The past was promising

Take a look at the successful businesses around you. All of them are highly dependent on the supporting software applications, no question. But as time goes on and technologies evolve frequently, organizations invariably end up with software built with mixed technologies and from multiple vendors.

All these dissimilar software applications are often in need of working with each other, and this is where software integration comes in to assist. By talking to business owners and IT people, you can see a range of requirements for software integration. Typically, they need to accomplish one of the following goals

  • Produce a unified set of functionalities, for example, a unified customer support system
  • Increase productivity by reducing the need to switch among applications
  • Easier user adoption, especially if the integrated application is new
  • Enable data analytics by getting data from multiple sources
  • Automate data entry — getting data from some other app is less costly than manual data entry

As days go by, with the addition of more and more software systems and the wider spread of internal and external networks, home-grown solutions were no longer suitable. Evolution of software integration had reached a new level. The motto “no system is an island” became common, but — on those days — there was still no standard solution to the problem.

For some decades, enterprise integration technologies have used one or more integration strategies. The first integration model was remote procedure call (RPC), used in single-language environments and very popular in the 1980s and early 1990s. Later, multilingual systems such as CORBA appeared. These used an explicit Interface Definition Language (IDL), so that the caller and called party could be implemented in different programming languages and even on different platforms.

Over time, the use of application programming interfaces, better known as APIs, became the standard. APIs emerged to provide business functionality provided by one application to other applications. APIs exist to be reusable: the concept has been, from the beginning, that multiple applications could consume the same API. The idea was that developers could depend solely on the API to access the functionality of an application without worrying about the details of its implementation.

API Management — growing pushes new layers

When developers start using an API, they see it as a contractual agreement that will not change. However, APIs are vulnerable to the same pressures for change that all software systems are sensitive to. They are often updated, reworked, and sometimes refactored. When this is the case, finding the real points of change in the API and getting things working again is a painstaking job for developers. That’s why API lifecycle management came into the picture.

Developers also expect to have to manage as few APIs as possible. This is because each new API represents a new learning curve and implies time and effort. In addition, when encountering the upgrade issues we have mentioned, the developer knows that it will help to have few APIs and few cross-dependencies, so as to not fall into spaghetti boilerplate.

This is what API management is all about: API lifecycle management for multiple APIs.

As a result of high demand, API management via middleware has come up as a way to use APIs and achieve their benefits, while bypassing their drawbacks.

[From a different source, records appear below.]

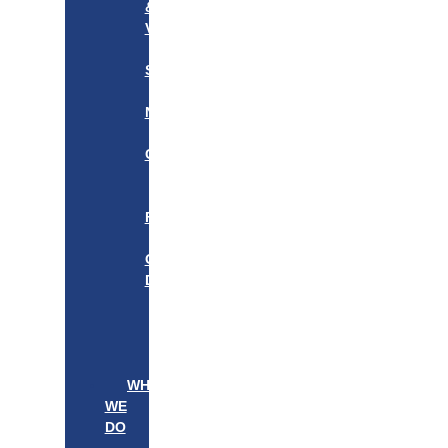
&
VISION
OUR
STORY
OUR
NETWORK
WE
CARE
———————–
OUR
FOUNDER
BOARD
OF
DIRECTORS
LEADERSHIP
———————–
PATIENTS
PROVIDERS
WHAT
WE
DO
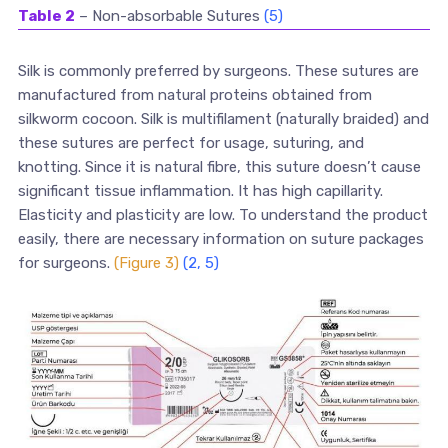
Table 2
– Non-absorbable Sutures
(5)
Silk is commonly preferred by surgeons. These sutures are
manufactured from natural proteins obtained from
silkworm cocoon. Silk is multifilament (naturally braided) and
these sutures are perfect for usage, suturing, and
knotting. Since it is natural fibre, this suture doesn’t cause
significant tissue inflammation. It has high capillarity.
Elasticity and plasticity are low. To understand the product
easily, there are necessary information on suture packages
for surgeons.
(Figure 3)
(2, 5)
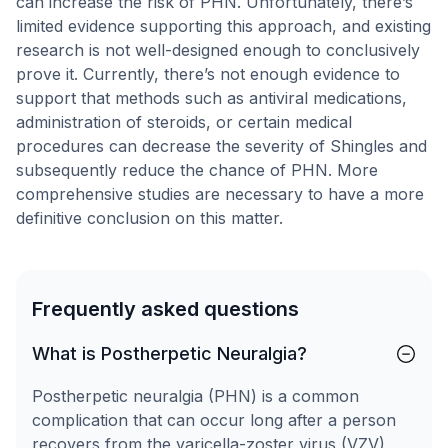
can increase the risk of PHN. Unfortunately, there’s
limited evidence supporting this approach, and existing
research is not well-designed enough to conclusively
prove it. Currently, there’s not enough evidence to
support that methods such as antiviral medications,
administration of steroids, or certain medical
procedures can decrease the severity of Shingles and
subsequently reduce the chance of PHN. More
comprehensive studies are necessary to have a more
definitive conclusion on this matter.
Frequently asked questions
What is Postherpetic Neuralgia?
Postherpetic neuralgia (PHN) is a common
complication that can occur long after a person
recovers from the varicella-zoster virus (VZV),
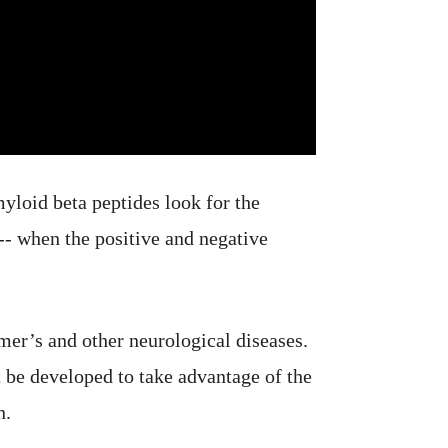
myloid beta peptides look for the
 -- when the positive and negative
mer’s and other neurological diseases.
 be developed to take advantage of the
n.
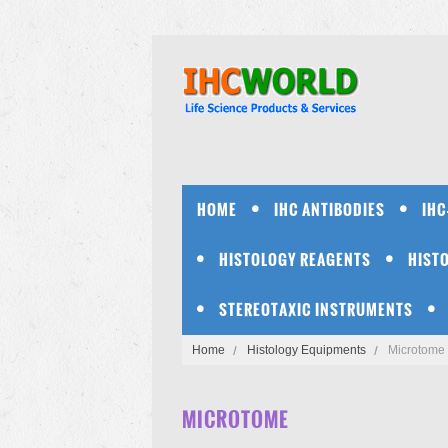
HOME
IHC ANTIBODIES
IHC
HISTOLOGY REAGENTS
HIST
STEREOTAXIC INSTRUMENTS
Home
Histology Equipments
Microtome
MICROTOME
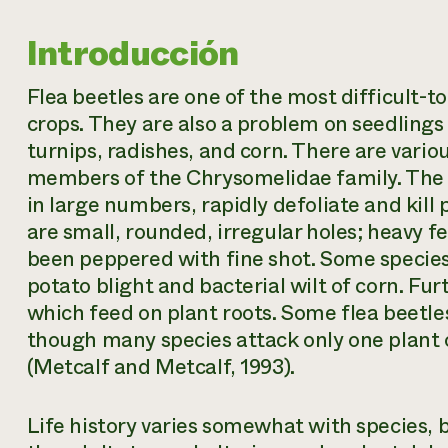
Introducción
Flea beetles are one of the most difficult-
crops. They are also a problem on seedlings
turnips, radishes, and corn. There are variou
members of the Chrysomelidae family. The a
in large numbers, rapidly defoliate and kill
are small, rounded, irregular holes; heavy f
been peppered with fine shot. Some species 
potato blight and bacterial wilt of corn. F
which feed on plant roots. Some flea beetle
though many species attack only one plant or
(Metcalf and Metcalf, 1993).
Life history varies somewhat with species, 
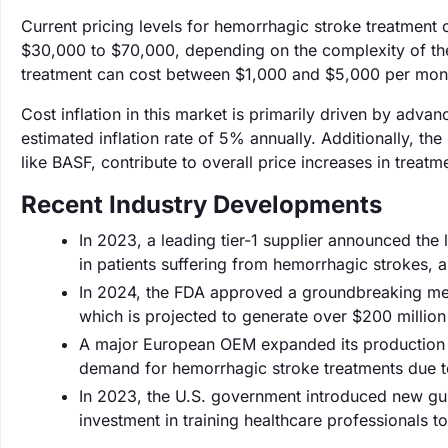
Current pricing levels for hemorrhagic stroke treatment o
$30,000 to $70,000, depending on the complexity of the
treatment can cost between $1,000 and $5,000 per mont
Cost inflation in this market is primarily driven by adva
estimated inflation rate of 5% annually. Additionally, th
like BASF, contribute to overall price increases in treatm
Recent Industry Developments
In 2023, a leading tier-1 supplier announced th
in patients suffering from hemorrhagic strokes, a
In 2024, the FDA approved a groundbreaking med
which is projected to generate over $200 million i
A major European OEM expanded its production ca
demand for hemorrhagic stroke treatments due to
In 2023, the U.S. government introduced new gui
investment in training healthcare professionals 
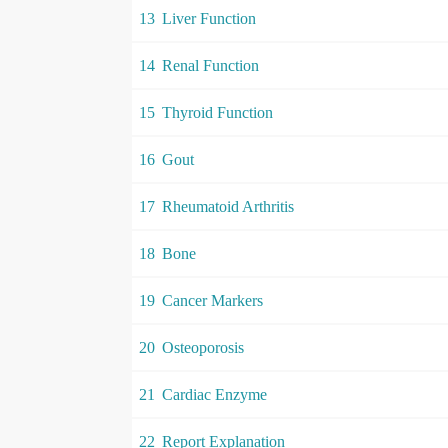
13
Liver Function
14
Renal Function
15
Thyroid Function
16
Gout
17
Rheumatoid Arthritis
18
Bone
19
Cancer Markers
20
Osteoporosis
21
Cardiac Enzyme
22
Report Explanation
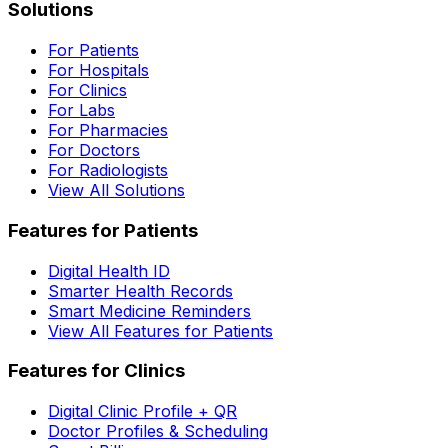
Solutions
For Patients
For Hospitals
For Clinics
For Labs
For Pharmacies
For Doctors
For Radiologists
View All Solutions
Features for Patients
Digital Health ID
Smarter Health Records
Smart Medicine Reminders
View All Features for Patients
Features for Clinics
Digital Clinic Profile + QR
Doctor Profiles & Scheduling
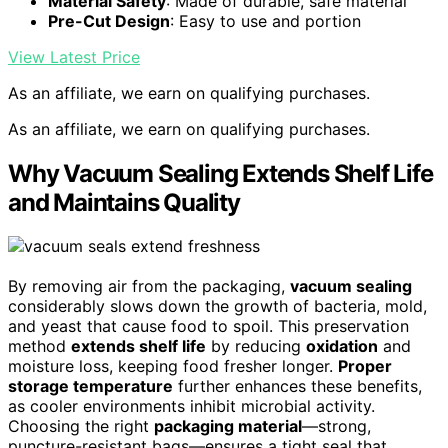
Material Safety
: Made of durable, safe material
Pre-Cut Design
: Easy to use and portion
View Latest Price
As an affiliate, we earn on qualifying purchases.
As an affiliate, we earn on qualifying purchases.
Why Vacuum Sealing Extends Shelf Life
and Maintains Quality
By removing air from the packaging,
vacuum sealing
considerably slows down the growth of bacteria, mold,
and yeast that cause food to spoil. This preservation
method
extends shelf life
by reducing
oxidation
and
moisture loss, keeping food fresher longer.
Proper
storage temperature
further enhances these benefits,
as cooler environments inhibit microbial activity.
Choosing the right
packaging material
—strong,
puncture-resistant bags—ensures a tight seal that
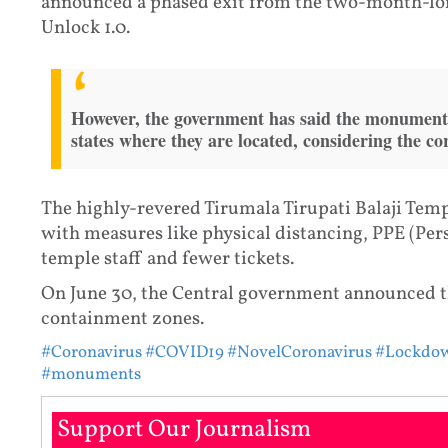
announced a phased exit from the two-month-lo
Unlock 1.0.
However, the government has said the monuments
states where they are located, considering the co
The highly-revered Tirumala Tirupati Balaji Tem
with measures like physical distancing, PPE (Per
temple staff and fewer tickets.
On June 30, the Central government announced t
containment zones.
#Coronavirus
#COVID19
#NovelCoronavirus
#Lockdo
#monuments
Support Our Journalism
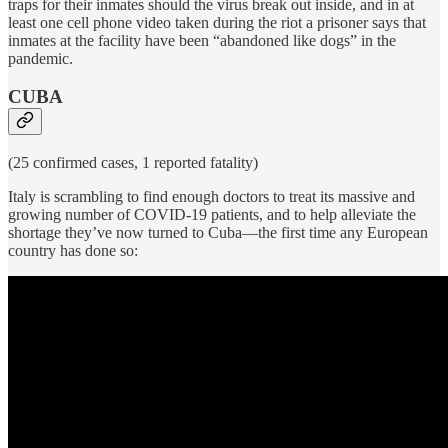
traps for their inmates should the virus break out inside, and in at
least one cell phone video taken during the riot a prisoner says that
inmates at the facility have been “abandoned like dogs” in the
pandemic.
CUBA
(25 confirmed cases, 1 reported fatality)
Italy is scrambling to find enough doctors to treat its massive and
growing number of COVID-19 patients, and to help alleviate the
shortage they’ve now turned to Cuba—the first time any European
country has done so:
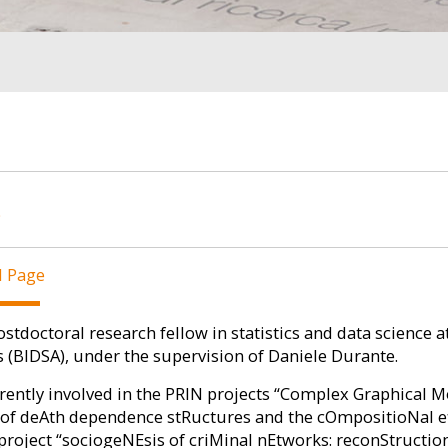
E
l Page
ostdoctoral research fellow in statistics and data science a
s (BIDSA), under the supervision of Daniele Durante.
rently involved in the PRIN projects “Complex Graphical M
of deAth dependence stRuctures and the cOmpositioNal ef
project “sociogeNEsis of criMinal nEtworks: reconStructio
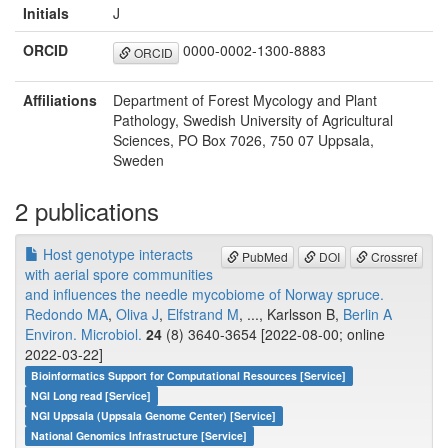
Initials
J
ORCID
0000-0002-1300-8883
ORCID
Affiliations
Department of Forest Mycology and Plant
Pathology, Swedish University of Agricultural
Sciences, PO Box 7026, 750 07 Uppsala,
Sweden
2 publications
Host genotype interacts
PubMed
DOI
Crossref
with aerial spore communities
and influences the needle mycobiome of Norway spruce.
Redondo MA
,
Oliva J
,
Elfstrand M
, ..., Karlsson B,
Berlin A
Environ. Microbiol.
24
(8) 3640-3654 [2022-08-00; online
2022-03-22]
Bioinformatics Support for Computational Resources [Service]
NGI Long read [Service]
NGI Uppsala (Uppsala Genome Center) [Service]
National Genomics Infrastructure [Service]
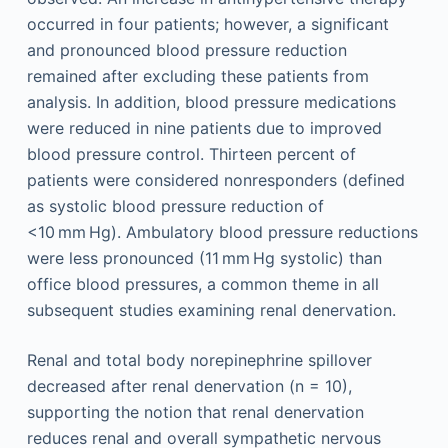
occurred in four patients; however, a significant
and pronounced blood pressure reduction
remained after excluding these patients from
analysis. In addition, blood pressure medications
were reduced in nine patients due to improved
blood pressure control. Thirteen percent of
patients were considered nonresponders (defined
as systolic blood pressure reduction of
<10 mm Hg). Ambulatory blood pressure reductions
were less pronounced (11 mm Hg systolic) than
office blood pressures, a common theme in all
subsequent studies examining renal denervation.
Renal and total body norepinephrine spillover
decreased after renal denervation (n = 10),
supporting the notion that renal denervation
reduces renal and overall sympathetic nervous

Keep in mind that we are looking at API management from the viewpoint of the API consumer. If you look at it as an API producer, the approach will be different.

SQL to the rescue

Ideas are being developed as middleware that can remove the need to call APIs directly. Instead, the developer may write SQL in their new or legacy code, and then this middleware uses its connectors and logic to translate the standard SQL syntax in that code into API calls.

These calls fetch the necessary information from the end system. The middleware acts as a transformer that speaks all the API variants that developers may need, translating them into the standard ANSI SQL syntax that the developer knows well and can use in conjunction with their favorite programming language, such as Python, Java or C#, to name some.

By using this translator middleware, developers no longer have to learn a new programming language or get experience with the target system’s API. This makes all the difference, as it dramatically cuts down on the time and effort required to integrate the software.

So, the options are set
You can build your own custom integration software in the programming language of your choice or start from the source code of any software from the last 40 years.
In both cases, completing the integration will take only a few lines of code and will be pretty painless.
Using this type of middleware also means that there is no code refactoring when the target system or its APIs are upgraded. From now on, the middleware job is to handle all the maintenance efforts.
API management offers companies greater flexibility by allowing them to opt for the software integrations they need, while protecting them from the downsides and not compromising security, for example, by maintaining GDPR compliance.